Il “Buon Selvaggio”, descritto da Jean-Jacques Rousseau, oggi, avrebbe avuto sicuramente uno stylist. O forse più di uno. Cosa ne resta dell’essere degli esseri umani quando la natura è soprannominata “location”, la casa – lontana dall’essere la Hut heideggeriana – si riduce a un set e le relazioni umane non sono nient’altro che algoritmi e follower? I protagonisti dei video diretti da Lizzie Fitch e Ryan Trecartin (commissionati da Fondazione Prada) cercano di rispondere a questi interrogativi attraverso quella che sembra l’unica possibilità concessa dalla nostra società: l’iper-rappresentazione deformata del sé. Per la realizzazione di “Whether Line” i due artisti si sono trasferiti per due anni nella campagna dell’Ohio, auto-costringendosi a un’immersione nella natura. La stessa natura, topologicamente coercitiva, ravvisabile nell’installazione ambientale e sonora che occupa il Podium, il Deposito e gli spazi esterni della Fondazione, che ci costringe a una deambulazione guidata – quasi come fossimo topi da laboratorio – verso le capanne fake-bucoliche che ospitano la proiezione del complesso lavoro filmico. Le immagini in movimento di Fitch e Trecartin sono caratterizzate da cromatismi psichedelici e acidi, font volutamente trash, dialoghi come cumuli di meme, inquadrature disturbanti e girati ricolmi di fuori-fuoco. Il risultato è una serie di film senza trama, perché averla implicherebbe la volontà di raccontare una storia e scriverne un finale, e invece questi film sono situazioni che non si concludono mai: gli attori scattano foto per copertine di dischi che nessuno ascolterà o improvvisano videoclip con cast corali per band inesistenti.
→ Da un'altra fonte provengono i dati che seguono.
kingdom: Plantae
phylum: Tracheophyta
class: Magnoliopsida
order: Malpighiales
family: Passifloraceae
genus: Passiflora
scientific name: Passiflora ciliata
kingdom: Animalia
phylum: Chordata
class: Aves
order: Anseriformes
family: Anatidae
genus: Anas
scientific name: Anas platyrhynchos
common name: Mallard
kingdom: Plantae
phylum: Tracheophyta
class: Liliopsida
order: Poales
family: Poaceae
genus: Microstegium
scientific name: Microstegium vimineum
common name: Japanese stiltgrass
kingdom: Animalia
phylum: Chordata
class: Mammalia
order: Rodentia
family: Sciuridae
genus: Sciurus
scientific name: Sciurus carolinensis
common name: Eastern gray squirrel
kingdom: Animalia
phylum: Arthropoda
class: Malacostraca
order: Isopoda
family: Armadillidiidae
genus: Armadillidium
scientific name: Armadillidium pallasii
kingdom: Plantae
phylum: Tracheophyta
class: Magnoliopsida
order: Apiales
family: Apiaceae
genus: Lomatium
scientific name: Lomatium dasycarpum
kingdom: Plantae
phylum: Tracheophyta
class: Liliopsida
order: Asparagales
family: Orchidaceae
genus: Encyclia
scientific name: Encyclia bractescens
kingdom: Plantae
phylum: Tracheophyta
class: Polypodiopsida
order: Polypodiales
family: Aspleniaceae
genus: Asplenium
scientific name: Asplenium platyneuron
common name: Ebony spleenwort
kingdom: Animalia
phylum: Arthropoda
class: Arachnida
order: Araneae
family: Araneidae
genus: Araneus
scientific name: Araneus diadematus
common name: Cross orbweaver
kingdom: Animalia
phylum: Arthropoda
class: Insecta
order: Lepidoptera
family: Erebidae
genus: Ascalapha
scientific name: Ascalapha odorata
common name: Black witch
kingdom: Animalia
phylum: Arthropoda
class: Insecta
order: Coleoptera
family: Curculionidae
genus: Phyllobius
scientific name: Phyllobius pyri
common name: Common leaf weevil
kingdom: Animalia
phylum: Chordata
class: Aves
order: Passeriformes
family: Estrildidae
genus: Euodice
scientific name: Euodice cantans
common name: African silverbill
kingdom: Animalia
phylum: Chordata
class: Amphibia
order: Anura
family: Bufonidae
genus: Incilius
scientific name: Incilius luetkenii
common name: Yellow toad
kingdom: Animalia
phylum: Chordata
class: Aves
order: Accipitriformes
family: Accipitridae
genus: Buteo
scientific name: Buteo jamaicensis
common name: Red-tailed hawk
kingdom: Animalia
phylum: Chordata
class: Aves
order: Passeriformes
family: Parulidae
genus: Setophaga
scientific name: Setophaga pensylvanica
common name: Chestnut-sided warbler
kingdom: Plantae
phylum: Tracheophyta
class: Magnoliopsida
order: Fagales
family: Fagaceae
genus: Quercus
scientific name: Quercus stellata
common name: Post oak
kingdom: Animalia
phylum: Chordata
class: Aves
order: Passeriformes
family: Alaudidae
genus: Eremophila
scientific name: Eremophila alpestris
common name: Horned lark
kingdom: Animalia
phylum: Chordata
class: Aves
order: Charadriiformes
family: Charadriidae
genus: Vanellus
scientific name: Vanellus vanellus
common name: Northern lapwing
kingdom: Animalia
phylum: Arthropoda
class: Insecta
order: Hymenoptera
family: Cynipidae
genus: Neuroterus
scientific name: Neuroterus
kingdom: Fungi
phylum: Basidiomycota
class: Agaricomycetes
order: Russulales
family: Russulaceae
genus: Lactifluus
Il punto, infatti, è far credere nella possibile messa in atto del progetto, non tanto nella sua effettiva realizzazione. Non resta più tempo per pensare al futuro né, tantomeno, ad apocalissi diegetiche di sorta: le stories di Instagram sembrano avere radicalmente modificato la nostra esperienza e Fitch e Trecartin ci mostrano le conseguenze.
Siamo diventati i narratori schizofrenici delle nostre vite, immersi nell’ansia permanente del non conoscerle abbastanza, del non mostrarle abbastanza, che forse ormai è la stessa cosa. Siamo costretti a una performance continua della nostra identità, come i “natural born comedians” di questi video – vestiti come attori consapevoli di un film in costume low-budget diretto da David Cronenberg – che impiantano un cavalletto tra le foglie secche e iniziano a riprendersi. Per l’animale urbanizzato e digitalizzato, infatti, la natura non è più locus aoenus ma luogo-set dell’esposizione del sé, testimone di una mutazione di natura ontologica: ciò che mostriamo, ciò che postiamo ci definisce in quanto individui. Il nascondimento non ha alcun valore, anzi, è ora qualcosa da mettere in mostra. Paradigmaticamente, nell’ultima stanza, siamo avvolti dallo stesso video proiettato a quattro canali che mostra una natura incantata attraverso inquadrature schizoidi. Se Heidegger si era costruito una capanna nella foresta per cercare la verità – per lui eminentemente legata alla dimensione umanissima del nascondimento dal mondo – qui, in perfetta antitesi, è proprio la foresta a entrare nella capanna attraverso l’artificialità degli schermi, che invece di mostrarci la realtà, questa volta sì, la nascondono.